As Bostrom revised, she appreciated the editor’s wisdom. “The stakes of what happened in my characters’ lives suddenly became higher, the conflict more urgent,” she said.

Last year, Wild Rose Press published Bostrom’s work, “Dangerous Sands,” which she calls a “romantic suspense novel,” about a 39-year-old divorced massage therapist who seeks peace at the Jersey  Shore, but instead faces tough romantic and life choices.

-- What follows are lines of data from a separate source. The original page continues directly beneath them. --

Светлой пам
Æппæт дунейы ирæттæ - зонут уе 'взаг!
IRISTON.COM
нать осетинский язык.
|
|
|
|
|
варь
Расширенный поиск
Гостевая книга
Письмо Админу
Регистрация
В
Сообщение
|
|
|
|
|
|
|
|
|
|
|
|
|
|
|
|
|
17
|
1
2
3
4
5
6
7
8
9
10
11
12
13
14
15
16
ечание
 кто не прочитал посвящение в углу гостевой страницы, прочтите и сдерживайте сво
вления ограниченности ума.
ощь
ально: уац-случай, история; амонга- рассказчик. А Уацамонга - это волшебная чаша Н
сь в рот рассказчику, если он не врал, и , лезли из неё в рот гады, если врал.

This is a story for those who love strong heroines and the ocean, Bostrom said on her website, www.karenbostrom.com. A mother of two grown children, Bostrom is currently working on yet another tale of “romantic suspense,” this one set in Hawaii.

Just like the other romance novelists from the area, such as , Bostrom admits that water woos her.  “I almost always lived near the beach,” Bostrom said. “I like the energy of being near the water. I’ve had some people say ‘You’re so lucky to live on the Jersey Shore, a vacation spot,’ and I thought, yes I am.”

In addition to loving the shore’s natural beauty, however, Bostrom said it’s also about simply appreciating where you live.

“Love what and where you live and everyday could be a vacation,” Bostrom said.

As a former teacher and now motivational speaker, she holds workshops helping people reach their own dreams. 

“Just like the characters in my books, they have obstacles, they face challenges,” Bostrom said. “But they discover what their passion is in life and what they really want to do and that’s what living well is all about.